== Material provided ==
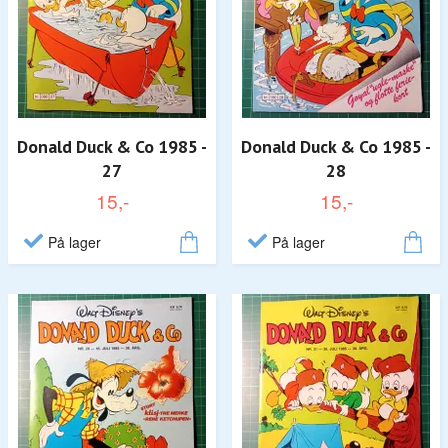
Donald Duck & Co 1985 -
Donald Duck & Co 1985 -
27
28
15,-
15,-
På lager
På lager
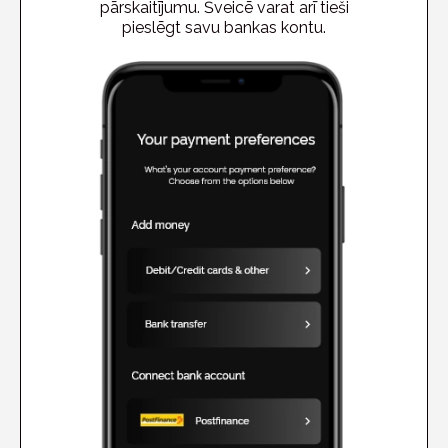
pārskaitījumu. Šveicē varat arī tieši
pieslēgt savu bankas kontu.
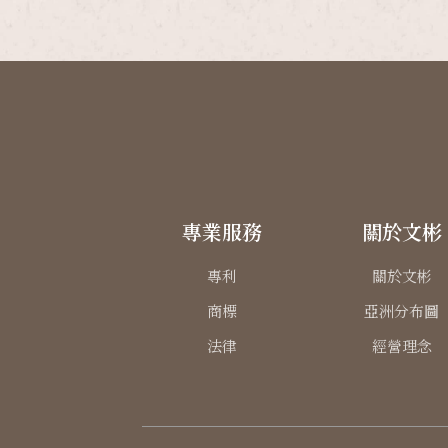
專業服務
關於文彬
專利
關於文彬
商標
亞洲分布圖
法律
經營理念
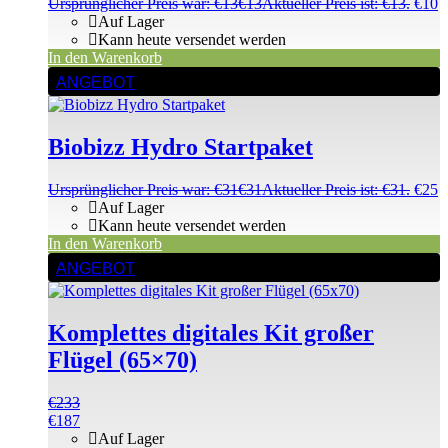
Ursprünglicher Preis war: €13
€
13
Aktueller Preis ist: €13.
€
10
Auf Lager
Kann heute versendet werden
In den Warenkorb
ANGEBOT
Biobizz Hydro Startpaket
Ursprünglicher Preis war: €31
€
31
Aktueller Preis ist: €31.
€
25
Auf Lager
Kann heute versendet werden
In den Warenkorb
ANGEBOT
Komplettes digitales Kit großer
Flügel (65×70)
€
233
€
187
Auf Lager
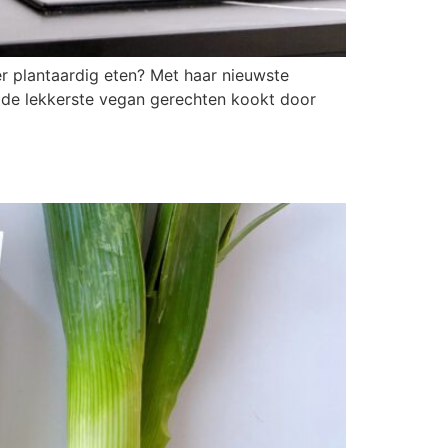
r plantaardig eten? Met haar nieuwste
 de lekkerste vegan gerechten kookt door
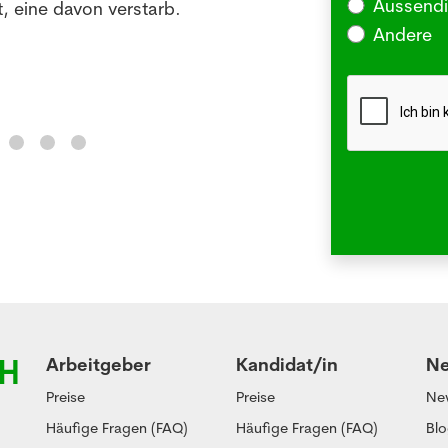
Aussendi
, eine davon verstarb.
oder 
Andere
Me
Arbeitgeber
Kandidat/in
N
Preise
Preise
Ne
Häufige Fragen (FAQ)
Häufige Fragen (FAQ)
Bl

== Task instructions ==
Scan the data for lines containing "Ursprünglicher" and copy all of them.

== Answer for the task ==
Ursprünglicher Preis war: €13
Ursprünglicher Preis war: €31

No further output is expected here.